Our newspaper believes, strongly, that Vedanta Resources abrogated the investment guidelines that were put in place at the time they took over Konkola Copper Mines. We agree with the workers at KCM, the mine suppliers and sub-contractors that Vedanta stopped caring for the needs of the local people. We further agree that they should indeed go, and government is in order to find a new investor to take over the mine.
We know that the manner in which Copperbelt residents are dependent on mining activities is such that if one man doesn’t get paid his wages or for the supply made to Konkola Copper Mine, a whole lot of people in the food chain suffer. It is justified that these mine workers and their unions are celebrating the chasing away of Vedanta, we understand their pain and frustrations. In Nsenga they say “nyamalila omukata lini kukamwa” meaning you must never gag a mourner, let them cry and let the pain out.

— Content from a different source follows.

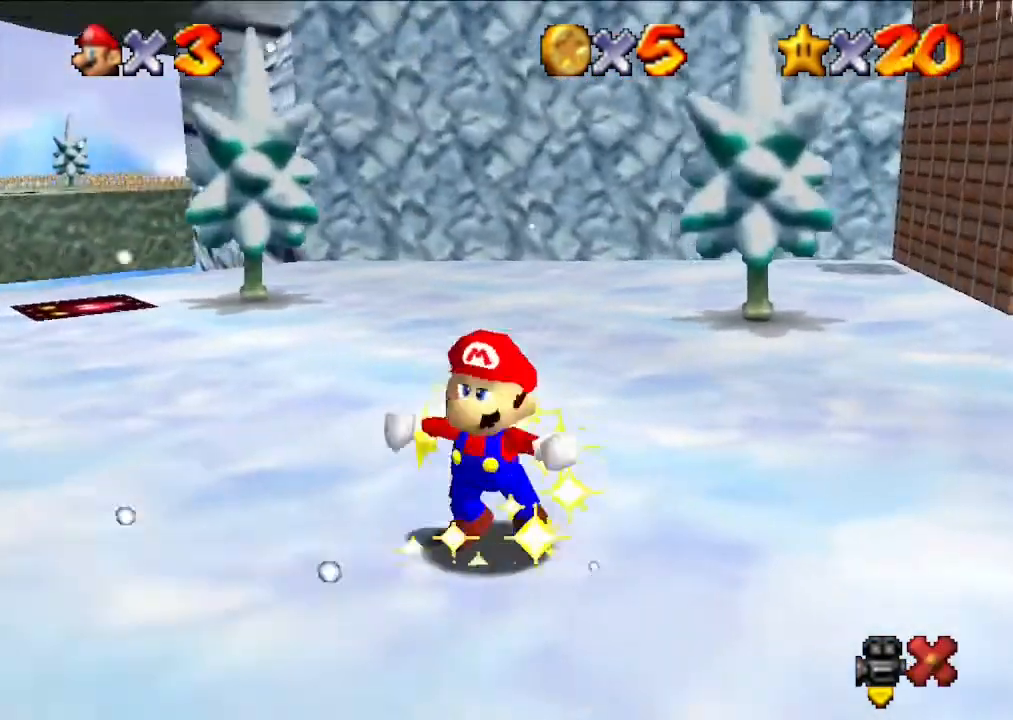
{"buttons": [], "left_stick": "center", "events": []}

But we are concerned with the process that the government has used to pursue this need. We are worried because almost the whole Copperbelt mining community is applauding government for this hostile takeover of the mine from the parent company while ignoring the illegalities that surround the matter. We feel duty bound to remind not only the decision makers in government but also our brothers and sisters in Chingola, Chililabombwe, Kitwe and Nampundwe that they may win this battle but will eventually lose the war.
The reason we are citing examples from Congo and Pakistan is because these battles with foreign investors have been fought before, and where procedure for repossessing a mine has been breached, governments have paid through the nose. We are trying to urge citizens of this country to take keen interest in this matter because it may, whether they like it or not, affect them directly or indirectly.

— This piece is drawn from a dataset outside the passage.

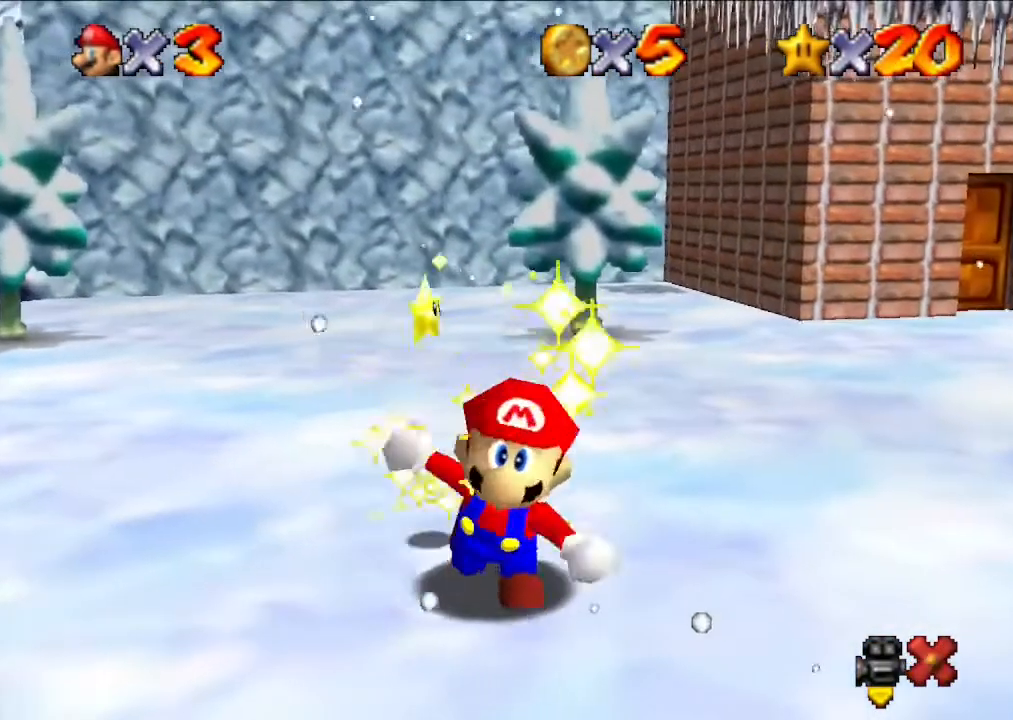
{"buttons": [], "left_stick": "center", "events": []}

Why do we say this? Look at what the Honourable Minister of Mines and Minerals Development Richard Musukwa said when he was asked why government was going ahead with the bidding process of Konkola Copper Mines when the liquidation case was still being challenged by Vedanta in court:
“We are very aware that the court processes are taking place. But we have a government to run, we have our people, we have our resources to protect and we cannot fold our arms waiting for a court process, which we respect, and in fact for your own information, even if they took us anywhere on earth, we will win the case, [except] that we are inclined to believe that our legal systems in Zambia are adequate to deal with the KCM issue and we enjoy jurisdiction,” said Honourable Musukwa.
With no fear or hesitation, the minister was speaking in front of cameras that government will not fold its hands and wait for a court process before it can sell Konkola Copper Mine to a new investor. In fact, he used a Bemba proverb “ifikala chimbwi tefikala inama iikata”, meaning government is not going to sit idle like a scavenging hyena waiting for the predator (which in this case is the court) to kill the prey (which is Vedanta).
Now, this is very careless talk coming from the minister and it gives reason to our fear that Zambia will end up paying Vedanta despite the Indian company being wrong in the first place. But the minister has the courage to speak like this because he knows that the Patriotic Front will not be in power when Zambians will be compensating Vedanta. By the time Vedanta will be having the last laugh, Honourable Musukwa will have collected his pension. It is the same people who are celebrating this takeover who will be forced to pay Vedanta, one way or another.
To Honourable Musukwa and his President, we say: stop getting overexcited about this matter because it is a multi-billion dollar dispute. If you have a good case against Vedanta, which we believe you do, take it easy. The copper which is underground in Chingola will not rot; it was there long before you were born and plenty of it will remain in the soil long after your death. There is no need to rush. Why the desperation to sell the mine? What is wrong in letting the court process pass first, since you are sure that you will win the case anyway?
Please don’t clothe us this foreseeable burden, which is being influenced by a few hungry stomachs! We already have enough problems on our hands.